- [Work item]: Every line of the listing must be reproduced as it stands. Leave the images behind.

- [Supplied material]:

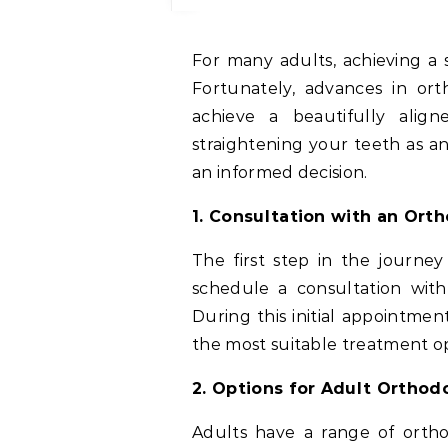
For many adults, achieving a straight and attractive smile is a lifelong desire.
Fortunately, advances in or
achieve a beautifully align
straightening your teeth as a
an informed decision.
1. Consultation with an Ort
The first step in the journey
schedule a consultation wit
During this initial appointm
the most suitable treatment op
2. Options for Adult Ortho
Adults have a range of orth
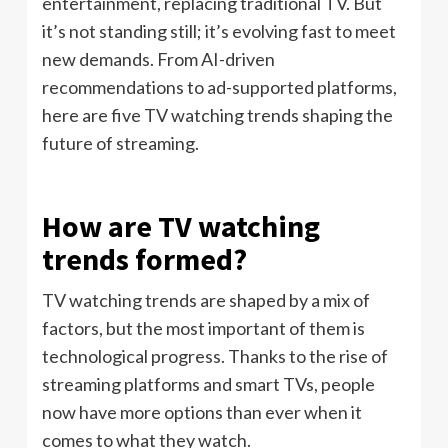
entertainment, replacing traditional TV. But
it’s not standing still; it’s evolving fast to meet
new demands. From AI-driven
recommendations to ad-supported platforms,
here are five TV watching trends shaping the
future of streaming.
How are TV watching
trends formed?
TV watching trends are shaped by a mix of
factors, but the most important of them is
technological progress. Thanks to the rise of
streaming platforms and smart TVs, people
now have more options than ever when it
comes to what they watch.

- [Answer to the exercise]:
For many adults, achieving a straight and attractive smile is a lifelong desire.
Fortunately, advances in or
achieve a beautifully align
straightening your teeth as a
an informed decision.
1. Consultation with an Ort
The first step in the journey
schedule a consultation wit
During this initial appointm
the most suitable treatment op
2. Options for Adult Ortho
Adults have a range of orth
entertainment, replacing traditional TV. But
it’s not standing still; it’s evolving fast to meet
new demands. From AI-driven
recommendations to ad-supported platforms,
here are five TV watching trends shaping the
future of streaming.
How are TV watching
trends formed?
TV watching trends are shaped by a mix of
factors, but the most important of them is
technological progress. Thanks to the rise of
streaming platforms and smart TVs, people
now have more options than ever when it
comes to what they watch.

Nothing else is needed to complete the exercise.